A parable from history. (Cue cute "birds singing, tra-la-la music")
Before the first European arrived on the North American continent, there were those to whom we now refer as "native Americans". (Generally, the term refers to the people indigenous to the United States.) These people groups lived here a long time before anyone arrived from the "old world". They had tribes, communities, property, their own civilization. They hunted and farmed and even had their own kind of industries.
The Spanish settled here in 1519 and the English arrived and established Jamestown and Plymouth while the French set up their first settlements in what is now Canada in the early 17th century. At first, we all got along pretty well. We had our small colonies and they had ... the rest of the continent. Then the European settlers got it in their heads that they needed to educate the natives, to "civilize" them. When frictions arose from this effort, it became a war. Some of the fighting was in self-defense -- the settlers were defending themselves. Some was in aggression for expansion and pacification.
When the European settlers pushed into the plains hunting buffalo and beavers, the Great Plains tribes took offense. Now, all these settlers wanted was "hunting equity", to share the land, to simply have what was theirs. But these unreasonable, backward, traditionalist native Americans felt that they had lived there all this time and that the plains had always been theirs. The settlers used a variety of tactics, from open war to "education" to "improving the lives of the natives" via things like the railroad. It was all with the best of intentions, and while I'm sure the indigenous people didn't understand, being too narrow-minded and all, the settlers eventually achieved their "equity" by simply stripping from the tribes what had always been theirs and taking it for themselves. Of course, by the time they got done with it, the hunting and the territories didn't look anything at all like it used to, but it's okay because equity was what was important, and those old, right-wing native Americans ended up in a much better place, I'm sure.

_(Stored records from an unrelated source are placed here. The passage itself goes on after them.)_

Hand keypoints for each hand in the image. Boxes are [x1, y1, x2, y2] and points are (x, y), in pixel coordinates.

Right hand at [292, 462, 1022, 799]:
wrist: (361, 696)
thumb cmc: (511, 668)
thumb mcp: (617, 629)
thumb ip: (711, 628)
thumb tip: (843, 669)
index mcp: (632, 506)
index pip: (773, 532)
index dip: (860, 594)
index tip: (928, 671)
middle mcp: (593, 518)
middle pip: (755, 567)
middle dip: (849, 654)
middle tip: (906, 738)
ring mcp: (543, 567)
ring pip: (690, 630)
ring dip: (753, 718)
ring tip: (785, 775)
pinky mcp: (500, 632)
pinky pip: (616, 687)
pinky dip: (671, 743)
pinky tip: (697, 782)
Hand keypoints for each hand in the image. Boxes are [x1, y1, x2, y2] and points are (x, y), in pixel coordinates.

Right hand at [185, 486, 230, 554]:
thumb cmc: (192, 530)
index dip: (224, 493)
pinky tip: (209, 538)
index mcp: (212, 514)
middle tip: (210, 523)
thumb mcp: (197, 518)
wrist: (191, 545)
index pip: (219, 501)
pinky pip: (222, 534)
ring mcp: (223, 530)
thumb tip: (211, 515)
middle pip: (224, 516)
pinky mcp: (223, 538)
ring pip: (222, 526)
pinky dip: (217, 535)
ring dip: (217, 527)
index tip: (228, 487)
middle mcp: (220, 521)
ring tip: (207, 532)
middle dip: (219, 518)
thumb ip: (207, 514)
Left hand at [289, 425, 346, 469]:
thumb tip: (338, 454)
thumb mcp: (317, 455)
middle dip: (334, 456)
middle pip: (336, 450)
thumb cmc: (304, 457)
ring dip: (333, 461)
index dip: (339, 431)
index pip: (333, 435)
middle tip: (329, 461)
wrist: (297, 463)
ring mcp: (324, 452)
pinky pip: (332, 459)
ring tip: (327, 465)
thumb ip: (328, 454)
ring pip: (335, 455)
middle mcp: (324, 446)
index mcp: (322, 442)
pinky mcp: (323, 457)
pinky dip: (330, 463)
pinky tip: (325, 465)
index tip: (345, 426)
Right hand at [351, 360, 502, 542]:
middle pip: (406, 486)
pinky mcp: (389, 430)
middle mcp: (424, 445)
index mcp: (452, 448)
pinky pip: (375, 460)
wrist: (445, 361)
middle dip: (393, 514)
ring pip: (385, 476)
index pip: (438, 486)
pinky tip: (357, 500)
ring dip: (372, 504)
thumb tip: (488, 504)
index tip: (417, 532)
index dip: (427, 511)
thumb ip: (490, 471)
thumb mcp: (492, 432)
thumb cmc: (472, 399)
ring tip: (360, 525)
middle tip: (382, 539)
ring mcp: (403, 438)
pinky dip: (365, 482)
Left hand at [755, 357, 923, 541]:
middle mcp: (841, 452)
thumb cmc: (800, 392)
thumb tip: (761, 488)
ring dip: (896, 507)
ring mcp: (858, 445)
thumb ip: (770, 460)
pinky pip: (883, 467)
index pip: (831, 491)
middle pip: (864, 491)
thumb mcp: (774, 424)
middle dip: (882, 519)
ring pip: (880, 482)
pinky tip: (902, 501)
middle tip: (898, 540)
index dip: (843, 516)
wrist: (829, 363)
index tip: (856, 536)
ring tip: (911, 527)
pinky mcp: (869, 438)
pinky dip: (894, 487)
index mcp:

Moral of the Story: Taking what isn't yours to convert it to what you want it to be does not fall in the category of "equity".
4 comments:
Wow, I didn't know you felt that way.
Yeah, kinda comes as a shock, doesn't it?
The analogy falls flat because buffalo were a resource and more specifically an exhaustable source of food. Showing up somewhere and demanding a significant share of the food supply is a far cry from what is denied to heterosexual married couples in a society that allows same-sex marriage.
But let's look at this more closely... what does allowing same-sex marriage deny to heterosexual married couples? I think many people would make the case that it cheapens the institution by altering its meaning.
So the question I will ask is this... Does the State of New York (for example) allowing same-sex marriage cheapen a Catholic, Methodist, or Baptist marriage?
Anonymous: "The analogy falls flat"
While certainly no analogy is perfect, you would apparently disagree with the premise that "Taking what isn't yours to convert it to what you want it to be does not fall in the category of 'equity'."
Anonymous: "What does allowing same-sex marriage deny to heterosexual married couples?"
The popular approach. "How will it hurt you if they allow it?" Rephrase the question. "How will it hurt marriage if you strip off the meaning, redefine it to mean something quite different, and then apply it to a radically different arrangement?" What does it deny us? Marriage. But I've answered more fully here and here. I gave an example of the smaller problem of communication. In two posts I talked about what was at stake in general and to Christians. I wrote about the cost of changing the definition and how it would affect me. As a Christian, it is a serious matter in terms of biblical definitions and big pictures. (Seriously, I had no idea I had answered this question so many times. See how common the question is?)
Yes, redefining marriage to mean something it has never been cheapens marriage. No, that's not sufficient. It obliterates it.